▶ Dataset records

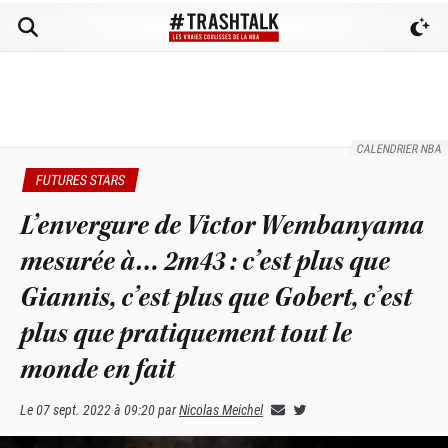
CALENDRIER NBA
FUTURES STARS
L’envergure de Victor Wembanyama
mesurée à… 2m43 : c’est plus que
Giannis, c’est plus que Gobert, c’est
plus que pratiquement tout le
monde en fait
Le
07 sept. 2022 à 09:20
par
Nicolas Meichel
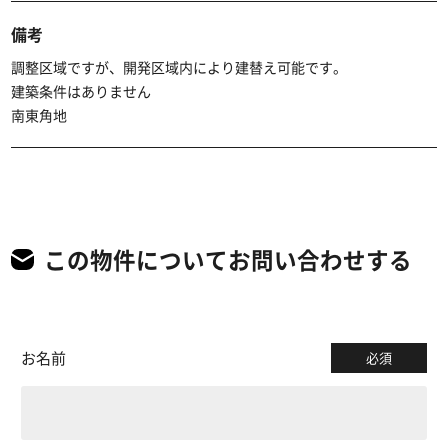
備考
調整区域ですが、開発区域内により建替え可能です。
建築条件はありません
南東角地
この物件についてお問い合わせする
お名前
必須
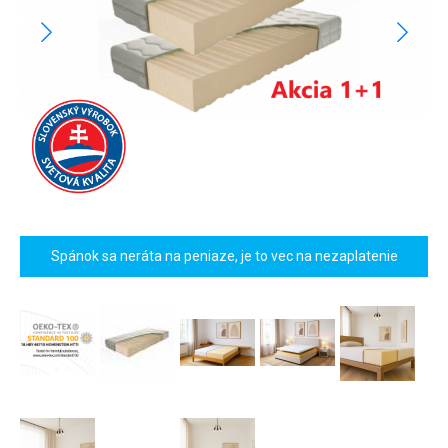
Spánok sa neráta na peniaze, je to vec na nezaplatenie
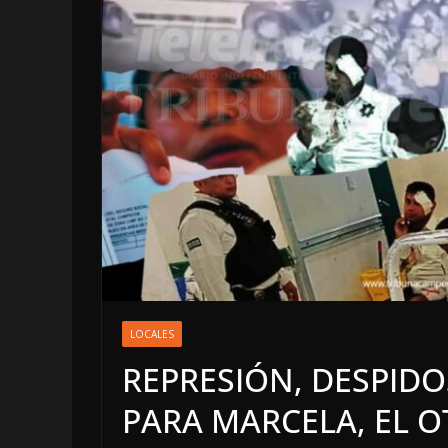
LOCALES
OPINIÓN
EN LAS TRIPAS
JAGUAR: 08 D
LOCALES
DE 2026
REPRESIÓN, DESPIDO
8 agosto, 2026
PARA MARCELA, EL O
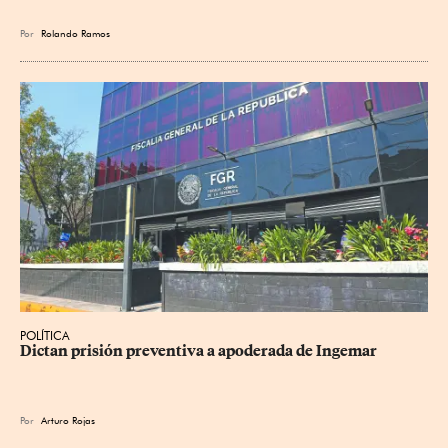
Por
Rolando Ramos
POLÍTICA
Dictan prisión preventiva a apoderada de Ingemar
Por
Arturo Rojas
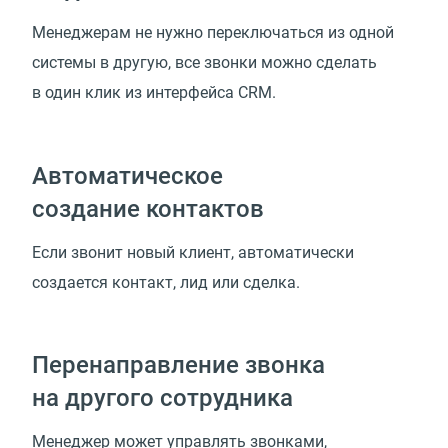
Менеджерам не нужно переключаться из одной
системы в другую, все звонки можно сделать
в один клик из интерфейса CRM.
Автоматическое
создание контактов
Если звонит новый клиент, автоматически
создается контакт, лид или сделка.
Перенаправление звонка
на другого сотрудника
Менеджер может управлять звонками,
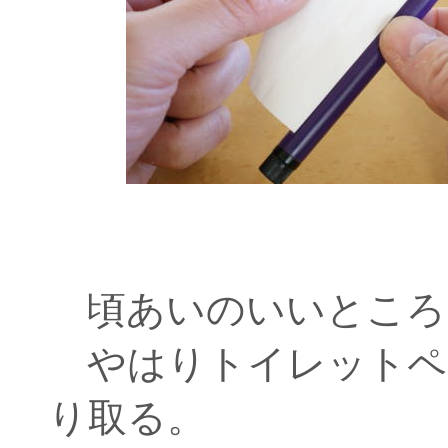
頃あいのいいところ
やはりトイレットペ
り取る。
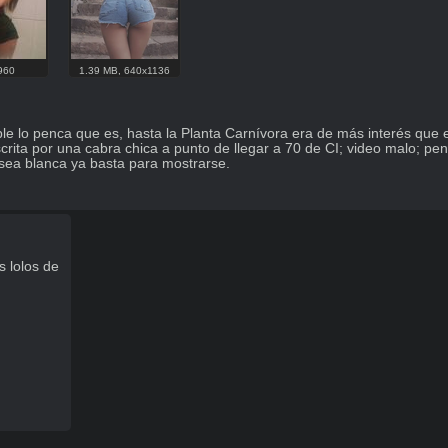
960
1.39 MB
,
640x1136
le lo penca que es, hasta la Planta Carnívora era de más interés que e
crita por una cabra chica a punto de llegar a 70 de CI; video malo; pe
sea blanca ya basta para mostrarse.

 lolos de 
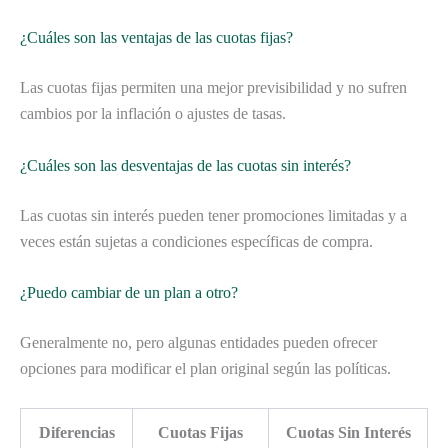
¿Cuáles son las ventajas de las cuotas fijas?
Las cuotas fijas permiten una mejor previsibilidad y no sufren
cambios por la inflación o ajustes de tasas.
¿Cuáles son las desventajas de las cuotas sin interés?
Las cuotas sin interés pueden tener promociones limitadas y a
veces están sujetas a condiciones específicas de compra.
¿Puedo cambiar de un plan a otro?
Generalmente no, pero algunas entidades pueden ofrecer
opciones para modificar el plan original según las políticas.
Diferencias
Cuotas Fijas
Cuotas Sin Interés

▶ DIRECTIONS FOR THIS TASK
Arrange the lines above as a Markdown table with two columns, Row for the row number and Line for the line itself, skipping any blank lines. Leave the pictures out of the answer.

▶ ANSWER AREA
| Row | Line |
|---|---|
| 1 | CALENDRIER NBA |
| 2 | FUTURES STARS |
| 3 | L’envergure de Victor Wembanyama |
| 4 | mesurée à… 2m43 : c’est plus que |
| 5 | Giannis, c’est plus que Gobert, c’est |
| 6 | plus que pratiquement tout le |
| 7 | monde en fait |
| 8 | Le |
| 9 | 07 sept. 2022 à 09:20 |
| 10 | par |
| 11 | Nicolas Meichel |
| 12 | 備考 |
| 13 | 調整区域ですが、開発区域内により建替え可能です。 |
| 14 | 建築条件はありません |
| 15 | 南東角地 |
| 16 | この物件についてお問い合わせする |
| 17 | お名前 |
| 18 | 必須 |
| 19 | Spánok sa neráta na peniaze, je to vec na nezaplatenie |
| 20 | LOCALES |
| 21 | OPINIÓN |
| 22 | EN LAS TRIPAS |
| 23 | JAGUAR: 08 D |
| 24 | LOCALES |
| 25 | DE 2026 |
| 26 | REPRESIÓN, DESPIDO |
| 27 | 8 agosto, 2026 |
| 28 | PARA MARCELA, EL O |
| 29 | Por |
| 30 | Rolando Ramos |
| 31 | POLÍTICA |
| 32 | Dictan prisión preventiva a apoderada de Ingemar |
| 33 | Por |
| 34 | Arturo Rojas |
| 35 | Менеджерам не нужно переключаться из одной |
| 36 | системы в другую, все звонки можно сделать |
| 37 | в один клик из интерфейса CRM. |
| 38 | Автоматическое |
| 39 | создание контактов |
| 40 | Если звонит новый клиент, автоматически |
| 41 | создается контакт, лид или сделка. |
| 42 | Перенаправление звонка |
| 43 | на другого сотрудника |
| 44 | Менеджер может управлять звонками, |
| 45 | 頃あいのいいところ |
| 46 | やはりトイレットペ |
| 47 | り取る。 |
| 48 | 960 |
| 49 | 1.39 MB |
| 50 | , |
| 51 | 640x1136 |
| 52 | le lo penca que es, hasta la Planta Carnívora era de más interés que e |
| 53 | crita por una cabra chica a punto de llegar a 70 de CI; video malo; pe |
| 54 | sea blanca ya basta para mostrarse. |
| 55 |  lolos de  |
| 56 | ¿Cuáles son las ventajas de las cuotas fijas? |
| 57 | Las cuotas fijas permiten una mejor previsibilidad y no sufren |
| 58 | cambios por la inflación o ajustes de tasas. |
| 59 | ¿Cuáles son las desventajas de las cuotas sin interés? |
| 60 | Las cuotas sin interés pueden tener promociones limitadas y a |
| 61 | veces están sujetas a condiciones específicas de compra. |
| 62 | ¿Puedo cambiar de un plan a otro? |
| 63 | Generalmente no, pero algunas entidades pueden ofrecer |
| 64 | opciones para modificar el plan original según las políticas. |
| 65 | Diferencias |
| 66 | Cuotas Fijas |
| 67 | Cuotas Sin Interés |